In a voice vote, the House Appropriations Committee rejected Rehberg’s amendment to the 2006 transportation funding bill that would have removed the Empire Builder from the list of Amtrak routes that would lose all funding next year.

The committee last week voted to deny funding to routes that require a subsidy of $30 or more per passenger, a criteria that applies to at least 15 long-distance and two regional lines. The Empire Builder is subsidized to the tune of $109 per passenger.

Rehberg noted that taxpayers also subsidize air travel and highways.

“It’s a service, a public service,” the Montana Republican said after the vote. “As a result, it cannot run at a profit.”

The House voted last week to slash Amtrak’s total funding next year to $550 million, down from $1.2 billion this year. Amtrak is asking for $1.8 billion.

The White House wants to end all Amtrak subsidies unless the system agrees to major changes, including requiring states to shoulder more of the cost.

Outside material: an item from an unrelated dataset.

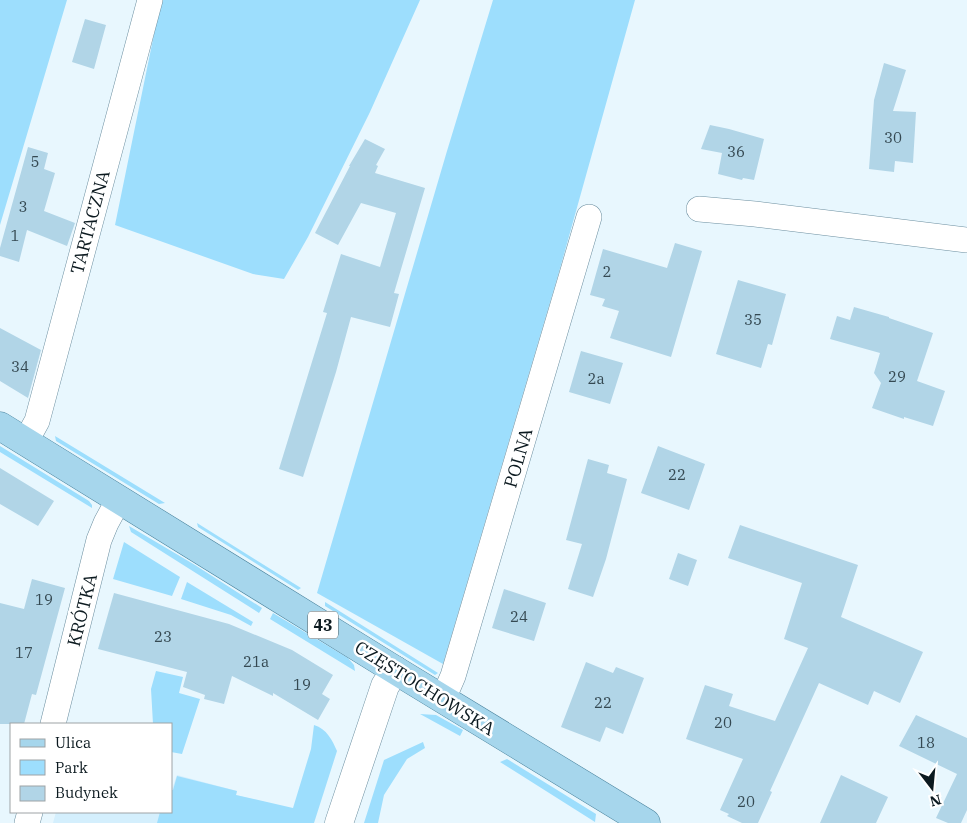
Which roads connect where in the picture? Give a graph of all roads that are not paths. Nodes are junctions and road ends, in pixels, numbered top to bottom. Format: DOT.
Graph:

Rehberg said he will offer the amendment again when the bill goes to the House floor, probably next week. He said he’ll work with Montana Sens. Max Baucus, a Democrat, and Conrad Burns, a Republican, to get the money reinstated on their side of Capitol Hill.

While he appreciated Rehberg’s efforts, a spokesman for the National Association of Railroad Passengers said the amendment was unrealistic.

The Empire Builder cannot stand on its own without the other long-distance routes funneling passengers into the route that stretches between Chicago and Seattle, said David Johnson, assistant director of the group that advocates for more railroad passenger service.

“It was more of a symbolic gesture,” Johnson said.

Rehberg said his purpose was to tell his colleagues that Montana is one of the most rural states in the country and that thousands of residents who live along the route have no alternative for traveling long distances.

The Empire Builder stops in 12 small towns along the Hi-Line and serves approximately 140,000 Montanans each year, Rehberg said.

“In Northern Montana, there is no airplane; there is no bus,” he said.